Create a meta-delegation for a real task:

# complete_workflow.py
from amplihack.meta_delegation import run_meta_delegation

# Step 1: Design phase
print("Phase 1: Architecture Design")
design_result = run_meta_delegation(
    goal="Design a Python package for sending email notifications",
    success_criteria="""
    - Architecture document with module structure
    - API specification with function signatures
    - Error handling strategy
    - Documentation plan
    """,
    persona_type="architect"
)

if design_result.status != "SUCCESS":
    print(f"Design failed: {design_result.failure_reason}")
    exit(1)

print(f"✓ Design complete (score: {design_result.success_score}/100)\n")
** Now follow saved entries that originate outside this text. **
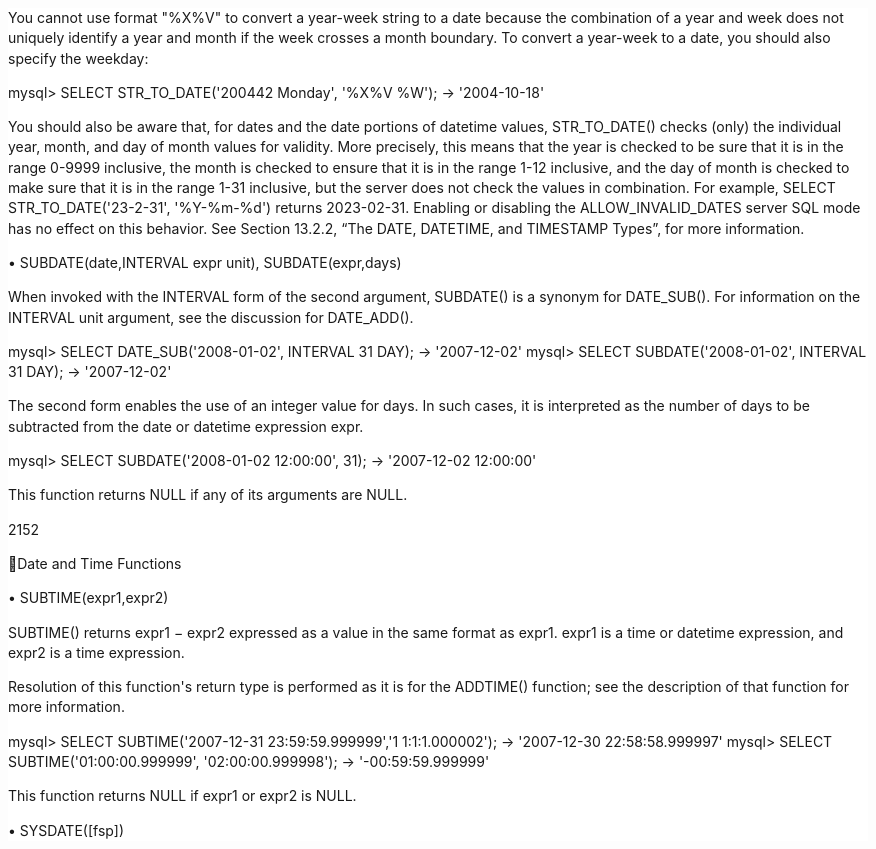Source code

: You cannot use format "%X%V" to convert a year-week string to a date
because the combination of a year and week does not uniquely identify a year
and month if the week crosses a month boundary. To convert a year-week to
a date, you should also specify the weekday:

mysql> SELECT STR_TO_DATE('200442 Monday', '%X%V %W');
        -> '2004-10-18'

You should also be aware that, for dates and the date portions of datetime values, STR_TO_DATE()
checks (only) the individual year, month, and day of month values for validity. More precisely, this
means that the year is checked to be sure that it is in the range 0-9999 inclusive, the month is
checked to ensure that it is in the range 1-12 inclusive, and the day of month is checked to make
sure that it is in the range 1-31 inclusive, but the server does not check the values in combination.
For example, SELECT STR_TO_DATE('23-2-31', '%Y-%m-%d') returns 2023-02-31.
Enabling or disabling the ALLOW_INVALID_DATES server SQL mode has no effect on this behavior.
See Section 13.2.2, “The DATE, DATETIME, and TIMESTAMP Types”, for more information.

• SUBDATE(date,INTERVAL expr unit), SUBDATE(expr,days)

When invoked with the INTERVAL form of the second argument, SUBDATE() is a synonym
for DATE_SUB(). For information on the INTERVAL unit argument, see the discussion for
DATE_ADD().

mysql> SELECT DATE_SUB('2008-01-02', INTERVAL 31 DAY);
        -> '2007-12-02'
mysql> SELECT SUBDATE('2008-01-02', INTERVAL 31 DAY);
        -> '2007-12-02'

The second form enables the use of an integer value for days. In such cases, it is interpreted as the
number of days to be subtracted from the date or datetime expression expr.

mysql> SELECT SUBDATE('2008-01-02 12:00:00', 31);
        -> '2007-12-02 12:00:00'

This function returns NULL if any of its arguments are NULL.

2152

Date and Time Functions

• SUBTIME(expr1,expr2)

SUBTIME() returns expr1 − expr2 expressed as a value in the same format as expr1. expr1 is a
time or datetime expression, and expr2 is a time expression.

Resolution of this function's return type is performed as it is for the ADDTIME() function; see the
description of that function for more information.

mysql> SELECT SUBTIME('2007-12-31 23:59:59.999999','1 1:1:1.000002');
        -> '2007-12-30 22:58:58.999997'
mysql> SELECT SUBTIME('01:00:00.999999', '02:00:00.999998');
        -> '-00:59:59.999999'

This function returns NULL if expr1 or expr2 is NULL.

• SYSDATE([fsp])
# Step 2: Implementation phase
print("Phase 2: Implementation")
impl_result = run_meta_delegation(
    goal="Implement the email notification package following the architecture",
    success_criteria="""
    - email_notifier.py with send_email() function
    - Support for SMTP and SendGrid backends
    - Configuration via environment variables
    - Has comprehensive tests
    - All tests pass
    """,
    persona_type="junior_dev",
    # Pass context from design phase
    context=design_result.get_evidence_by_type("architecture_doc")[0].content
)

if impl_result.status != "SUCCESS":
    print(f"Implementation failed: {impl_result.failure_reason}")
    exit(1)

print(f"✓ Implementation complete (score: {impl_result.success_score}/100)\n")

# Step 3: QA phase
print("Phase 3: Quality Assurance")
qa_result = run_meta_delegation(
    goal="Perform thorough QA on the email notification package",
    success_criteria="""
    - Identify any bugs or issues
    - Verify test coverage >85%
    - Check error handling
    - Validate documentation
    - Generate QA report
    """,
    persona_type="qa_engineer"
)

print(f"✓ QA complete (score: {qa_result.success_score}/100)\n")

# Summary
print("="*60)
print("PROJECT COMPLETE")
print("="*60)
print(f"Design score: {design_result.success_score}/100")
print(f"Implementation score: {impl_result.success_score}/100")
print(f"QA score: {qa_result.success_score}/100")
print(f"Overall: {(design_result.success_score + impl_result.success_score + qa_result.success_score) / 3:.1f}/100")

What's Next?

You've completed the tutorial! You now know how to:

  • ✓ Run basic meta-delegations
  • ✓ Choose appropriate personas
  • ✓ Write effective success criteria
  • ✓ Interpret evidence and results
  • ✓ Handle failures and partial successes

Continue Learning

Try These Advanced Topics

  1. Custom Scenarios: Use Gadugi to generate test scenarios
  2. Evidence Filtering: Find specific artifacts in results
  3. Multi-Platform: Run same task on different platforms
  4. Chained Delegations: Pipeline multiple agents together

Status: [PLANNED - Implementation Pending]

This tutorial describes the intended usage of the meta-delegation system once implemented.